Click on the meatball menu next to any data point to access additional Feedback options including: setting use behavior, flagging generating issues, or setting a correction for a data point.

Within that modal you have various feedback options:

  • User Action - set a user behavior, including Saved, Copied, Shared, or Deleted.
  • Generation Issue - set a generation issue, including Hallucination, Inappropriate, or Repetition.
  • Response Correction - set a Response Correction based on the completion output for a data point.

Fine-tuning

Fine-tuning is one of the most powerful features of Klu Studio. It allows you to take an OpenAI base model and fine tune it on your own data. This is a very powerful feature and can be used to improve the quality of your outputs for tasks that are unique to your business. Create a fine-tuned model may also be used to improve the style or tone of voice of the writing to match your brand. We recommend that you use this feature only after you have created a good amount of data and have provided feedback on the outputs. We recommend the following minimums:

  • Style Transfer – 20-30 examples for transferring brand voice and writing style
  • Familiar Task – 30-100 examples for a familiar task like generating JSON objects
  • New Task – 1000-2000 examples for a new task like executing a trust and safety policy

Fine tuning LLMs is like refining a computer program so it can understand human instructions and generate high-quality outputs more consistently, making it more useful and efficient in tasks like writing emails in your brand voice, generating JSON outputs for your application, or performing an entirely new task like executing a trust and safety policy.

We recommend running a few experiments to find the optimal number of examples for your specific use case. You will want to run an Action in production and gather feedback on the outputs. This serves as the training data for the fine-tuning process. Visit the Data section and filter to the datapoints you want to use for fine tuning.
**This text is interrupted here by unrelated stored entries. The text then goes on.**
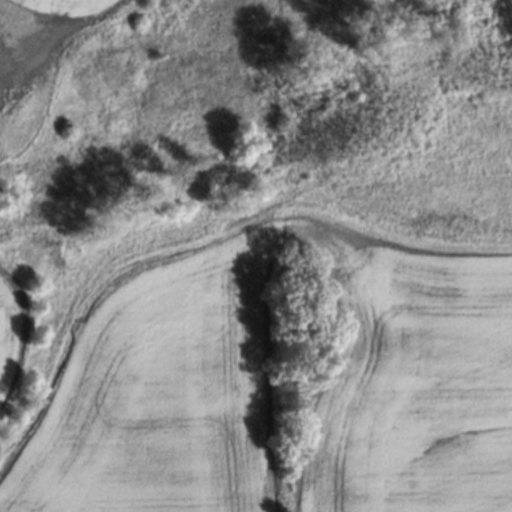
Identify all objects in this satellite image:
crop: (67, 4)
crop: (15, 96)
crop: (12, 331)
crop: (415, 352)
crop: (155, 397)
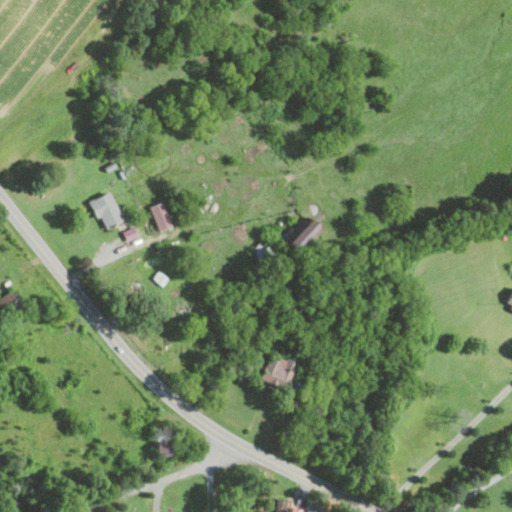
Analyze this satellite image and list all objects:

You can save this filter as a Data Frame at any time.

Filter to your preferred data points, save to a Data Frame, and click on Optimize. Give the fine-tuned model a name, select your base model, and click "Optimize Model."

You will have to wait a few minutes to complete, but once it is done, you will be able to find your model in the dropdown list of models. The name of your model will look like this:

{base_model}:ft:{the name you gave it in klu}-datetime

You can use this model anywhere in Klu - either in the Playground or in Actions.